The high affinity noncompetitive
N-methyl-D-aspartate receptor antagonist
CNS 1102 (
aptiganel hydrochloride, Cambridge NeuroScience, Cambridge, MA.) is neuroprotective in preclinical models of
stroke when administered as pretreatment or up to 60 minutes postischemia, and has potential for treatment of
acute stroke or
traumatic brain injury in man. A total of 55 healthy male subjects have participated in three separate studies to determine the clinical pharmacology of
CNS 1102, 43 of whom have received
CNS 1102 in doses of up to 100 micrograms/kg. Administration of
CNS 1102 has been studied as a 15-minute
intravenous infusion, as a 15-minute loading
intravenous infusion followed by a 4-hour maintenance infusion, or as a fixed-dose intravenous bolus over 90 seconds.

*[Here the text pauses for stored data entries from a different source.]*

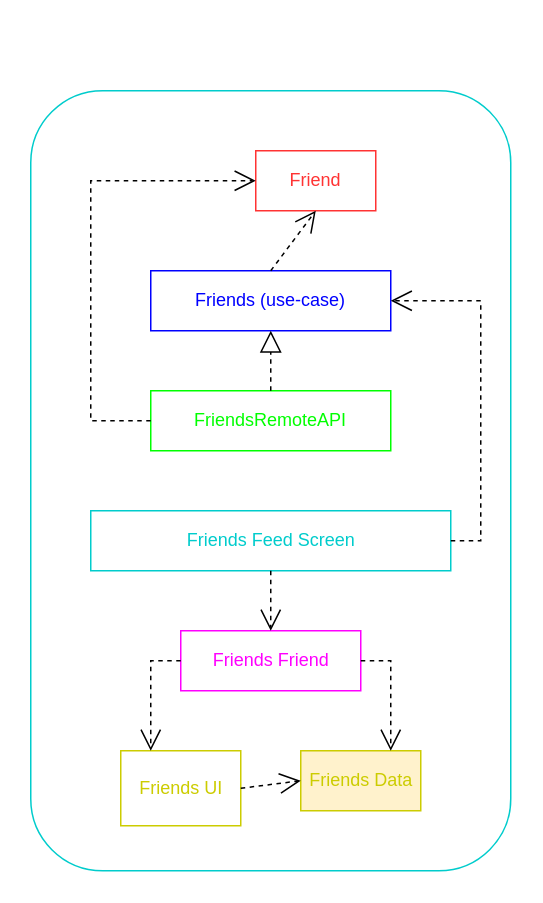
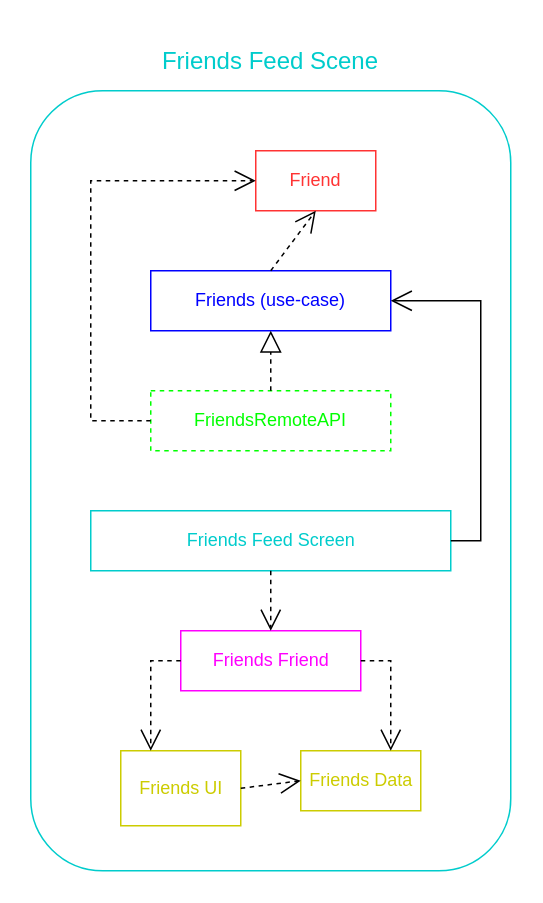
  <mxCell id="0" />
  <mxCell id="1" parent="0" />
  <mxCell id="2" value="" style="rounded=1;whiteSpace=wrap;html=1;fontColor=#00CCCC;strokeColor=#00CCCC;" vertex="1" parent="1"><mxGeometry x="20" y="60" width="320" height="520" as="geometry" /></mxCell>
  <mxCell id="3" value="&lt;font color=&quot;#ff3333&quot;&gt;Friend&lt;/font&gt;" style="rounded=0;whiteSpace=wrap;html=1;strokeColor=#FF3333;" vertex="1" parent="1"><mxGeometry x="170" y="100" width="80" height="40" as="geometry" /></mxCell>
  <mxCell id="4" value="&lt;font color=&quot;#0000ff&quot;&gt;Friends (use-case)&lt;/font&gt;" style="rounded=0;whiteSpace=wrap;html=1;fontColor=#FF3333;strokeColor=#0000FF;" vertex="1" parent="1"><mxGeometry x="100" y="180" width="160" height="40" as="geometry" /></mxCell>
- <mxCell id="5" value="&lt;font color=&quot;#00ff00&quot;&gt;FriendsRemoteAPI&lt;/font&gt;" style="rounded=0;whiteSpace=wrap;html=1;fontColor=#0000FF;strokeColor=#00FF00;" vertex="1" parent="1"><mxGeometry x="100" y="260" width="160" height="40" as="geometry" /></mxCell>
+ <mxCell id="5" value="&lt;font color=&quot;#00ff00&quot;&gt;FriendsRemoteAPI&lt;/font&gt;" style="rounded=0;whiteSpace=wrap;html=1;fontColor=#0000FF;strokeColor=#00FF00;dashed=1;" vertex="1" parent="1"><mxGeometry x="100" y="260" width="160" height="40" as="geometry" /></mxCell>
  <mxCell id="6" value="" style="endArrow=block;dashed=1;endFill=0;endSize=12;html=1;rounded=0;fontColor=#00FF00;strokeWidth=1;exitX=0.5;exitY=0;exitDx=0;exitDy=0;entryX=0.5;entryY=1;entryDx=0;entryDy=0;" edge="1" parent="1" source="5" target="4"><mxGeometry width="160" relative="1" as="geometry"><mxPoint x="250" y="340" as="sourcePoint" /><mxPoint x="410" y="340" as="targetPoint" /></mxGeometry></mxCell>
  <mxCell id="7" value="" style="endArrow=open;endSize=12;dashed=1;html=1;rounded=0;fontColor=#00FF00;strokeWidth=1;exitX=0.5;exitY=0;exitDx=0;exitDy=0;entryX=0.5;entryY=1;entryDx=0;entryDy=0;" edge="1" parent="1" source="4" target="3"><mxGeometry width="160" relative="1" as="geometry"><mxPoint x="250" y="260" as="sourcePoint" /><mxPoint x="410" y="260" as="targetPoint" /></mxGeometry></mxCell>
  <mxCell id="8" value="" style="endArrow=open;endSize=12;dashed=1;html=1;rounded=0;fontColor=#00FF00;strokeWidth=1;entryX=0;entryY=0.5;entryDx=0;entryDy=0;exitX=0;exitY=0.5;exitDx=0;exitDy=0;" edge="1" parent="1" source="5" target="3"><mxGeometry width="160" relative="1" as="geometry"><mxPoint x="60" y="120" as="sourcePoint" /><mxPoint x="30" y="240" as="targetPoint" /><Array as="points"><mxPoint x="60" y="280" /><mxPoint x="60" y="120" /></Array></mxGeometry></mxCell>
  <mxCell id="9" value="&lt;font color=&quot;#cccc00&quot;&gt;Friends UI&lt;/font&gt;" style="html=1;fontColor=#00FF00;strokeColor=#CCCC00;" vertex="1" parent="1"><mxGeometry x="80" y="500" width="80" height="50" as="geometry" /></mxCell>
- <mxCell id="10" value="&lt;font color=&quot;#cccc00&quot;&gt;Friends Data&lt;/font&gt;" style="html=1;fontColor=#00FF00;strokeColor=#CCCC00;fillColor=#fff2cc;" vertex="1" parent="1"><mxGeometry x="200" y="500" width="80" height="40" as="geometry" /></mxCell>
+ <mxCell id="10" value="&lt;font color=&quot;#cccc00&quot;&gt;Friends Data&lt;/font&gt;" style="html=1;fontColor=#00FF00;strokeColor=#CCCC00;" vertex="1" parent="1"><mxGeometry x="200" y="500" width="80" height="40" as="geometry" /></mxCell>
  <mxCell id="11" value="&lt;font color=&quot;#ff00ff&quot;&gt;Friends Friend&lt;/font&gt;" style="html=1;fontColor=#CCCC00;strokeColor=#FF00FF;" vertex="1" parent="1"><mxGeometry x="120" y="420" width="120" height="40" as="geometry" /></mxCell>
  <mxCell id="12" style="edgeStyle=orthogonalEdgeStyle;rounded=0;orthogonalLoop=1;jettySize=auto;html=1;exitX=0.5;exitY=1;exitDx=0;exitDy=0;fontColor=#FF00FF;strokeWidth=1;" edge="1" parent="1" source="11" target="11"><mxGeometry relative="1" as="geometry" /></mxCell>
  <mxCell id="13" value="" style="endArrow=open;endSize=12;dashed=1;html=1;rounded=0;fontColor=#00FF00;strokeWidth=1;exitX=1;exitY=0.5;exitDx=0;exitDy=0;entryX=0;entryY=0.5;entryDx=0;entryDy=0;" edge="1" parent="1" source="9" target="10"><mxGeometry width="160" relative="1" as="geometry"><mxPoint x="290" y="440" as="sourcePoint" /><mxPoint x="290" y="400" as="targetPoint" /></mxGeometry></mxCell>
  <mxCell id="14" value="" style="endArrow=open;endSize=12;dashed=1;html=1;rounded=0;fontColor=#00FF00;strokeWidth=1;exitX=0;exitY=0.5;exitDx=0;exitDy=0;entryX=0.25;entryY=0;entryDx=0;entryDy=0;" edge="1" parent="1" source="11" target="9"><mxGeometry width="160" relative="1" as="geometry"><mxPoint x="30" y="470" as="sourcePoint" /><mxPoint x="70" y="470" as="targetPoint" /><Array as="points"><mxPoint x="100" y="440" /></Array></mxGeometry></mxCell>
  <mxCell id="15" value="" style="endArrow=open;endSize=12;dashed=1;html=1;rounded=0;fontColor=#00FF00;strokeWidth=1;exitX=1;exitY=0.5;exitDx=0;exitDy=0;entryX=0.25;entryY=0;entryDx=0;entryDy=0;" edge="1" parent="1" source="11"><mxGeometry width="160" relative="1" as="geometry"><mxPoint x="280" y="440" as="sourcePoint" /><mxPoint x="260" y="500" as="targetPoint" /><Array as="points"><mxPoint x="260" y="440" /></Array></mxGeometry></mxCell>
  <mxCell id="16" value="&lt;font color=&quot;#00cccc&quot;&gt;Friends Feed Screen&lt;/font&gt;" style="html=1;fontColor=#FF00FF;strokeColor=#00CCCC;" vertex="1" parent="1"><mxGeometry x="60" y="340" width="240" height="40" as="geometry" /></mxCell>
  <mxCell id="17" value="" style="endArrow=open;endSize=12;dashed=1;html=1;rounded=0;fontColor=#00FF00;strokeWidth=1;exitX=0.5;exitY=1;exitDx=0;exitDy=0;entryX=0.5;entryY=0;entryDx=0;entryDy=0;" edge="1" parent="1" source="16" target="11"><mxGeometry width="160" relative="1" as="geometry"><mxPoint x="340" y="430" as="sourcePoint" /><mxPoint x="340" y="390" as="targetPoint" /></mxGeometry></mxCell>
- <mxCell id="18" value="" style="endArrow=open;endSize=12;dashed=1;html=1;rounded=0;fontColor=#00FF00;strokeWidth=1;exitX=1;exitY=0.5;exitDx=0;exitDy=0;entryX=1;entryY=0.5;entryDx=0;entryDy=0;" edge="1" parent="1" source="16" target="4"><mxGeometry width="160" relative="1" as="geometry"><mxPoint x="340" y="320" as="sourcePoint" /><mxPoint x="340" y="280" as="targetPoint" /><Array as="points"><mxPoint x="320" y="360" /><mxPoint x="320" y="200" /></Array></mxGeometry></mxCell>
+ <mxCell id="18" value="" style="endArrow=open;endSize=12;dashed=0;html=1;rounded=0;fontColor=#00FF00;strokeWidth=1;exitX=1;exitY=0.5;exitDx=0;exitDy=0;entryX=1;entryY=0.5;entryDx=0;entryDy=0;" edge="1" parent="1" source="16" target="4"><mxGeometry width="160" relative="1" as="geometry"><mxPoint x="340" y="320" as="sourcePoint" /><mxPoint x="340" y="280" as="targetPoint" /><Array as="points"><mxPoint x="320" y="360" /><mxPoint x="320" y="200" /></Array></mxGeometry></mxCell>
+ <mxCell id="19" value="&lt;font style=&quot;font-size: 16px&quot;&gt;Friends Feed Scene&lt;/font&gt;" style="text;html=1;strokeColor=none;fillColor=none;align=center;verticalAlign=middle;whiteSpace=wrap;rounded=0;fontColor=#00CCCC;" vertex="1" parent="1"><mxGeometry x="100" y="20" width="160" height="40" as="geometry" /></mxCell>
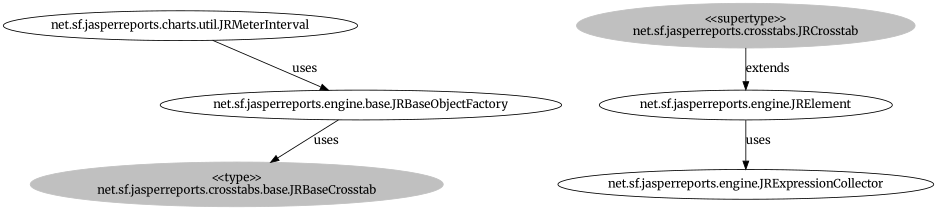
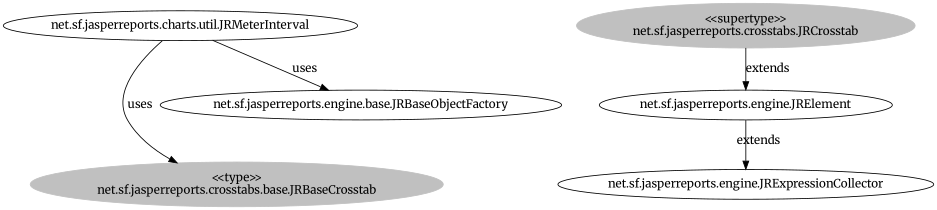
  digraph {
    fontname=Merriweather
    node [fontname=Merriweather]
    edge [fontname=Merriweather]
    n1 [color=grey label="<<type>>\nnet.sf.jasperreports.crosstabs.base.JRBaseCrosstab" style=filled]
    n2 [color=grey label="<<supertype>>\nnet.sf.jasperreports.crosstabs.JRCrosstab" style=filled]
    n3 [label="net.sf.jasperreports.engine.JRElement"]
    n4 [label="net.sf.jasperreports.engine.JRExpressionCollector"]
    n5 [label="net.sf.jasperreports.engine.base.JRBaseObjectFactory"]
    n6 [label="net.sf.jasperreports.charts.util.JRMeterInterval"]
    n2 -> n3 [label=extends]
-   n3 -> n4 [label=uses]
-   n5 -> n1 [label=uses]
+   n3 -> n4 [label=extends]
+   n6 -> n1 [label=uses]
    n6 -> n5 [label=uses]
  }
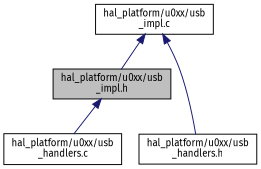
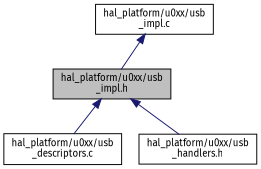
  digraph {
    fontname="Fira Sans"
    node [color=black fontname="Fira Sans" fontsize=10 shape=record]
    edge [color=midnightblue dir=back fontname="Fira Sans" fontsize=10 labelfontname=Helvetica labelfontsize=10 style=solid]
    n1 [fillcolor=grey75 fontcolor=black height=0.2 label="hal_platform/u0xx/usb\l_impl.h" style=filled width=0.4]
-   n2 [height=0.2 label="hal_platform/u0xx/usb\l_handlers.c" width=0.4]
+   n2 [height=0.2 label="hal_platform/u0xx/usb\l_descriptors.c" width=0.4]
    n3 [height=0.2 label="hal_platform/u0xx/usb\l_handlers.h" width=0.4]
    n4 [height=0.2 label="hal_platform/u0xx/usb\l_impl.c" width=0.4]
    n1 -> n2
-   n4 -> n3
+   n1 -> n3
    n4 -> n1
  }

CNS 1102 in normal volunteers is well tolerated in total doses up to 32 micrograms/kg whether as a bolus injection, 15-minute infusion or 4-hour infusion. Central nervous system affects are evident within minutes of administration, implying rapid
drug penetration.
CNS 1102 has a large and variable volume of distribution (mean +/- standard deviation, 6.2 +/- 1.9 l/kg), variable clearance (115 +/- 77 l/h), and plasma half-life of approximately 4.5 hours. Adjustment of doses by subject weight does not improve variability of these parameters, and fixed doses may thus be administered.
CNS 1102 causes dose-dependent elevation of blood pressure, accompanied by clinical evidence of vasoconstriction. Global cerebral blood flow is maintained, whilst middle cerebral artery flow velocity increases. Symptoms of
light-headedness, disorientation and
paresthesia progress through euphoria, disinhibition, and
hallucinations to psychomotor retardation,
paranoia and
catatonia as total administered dose increases.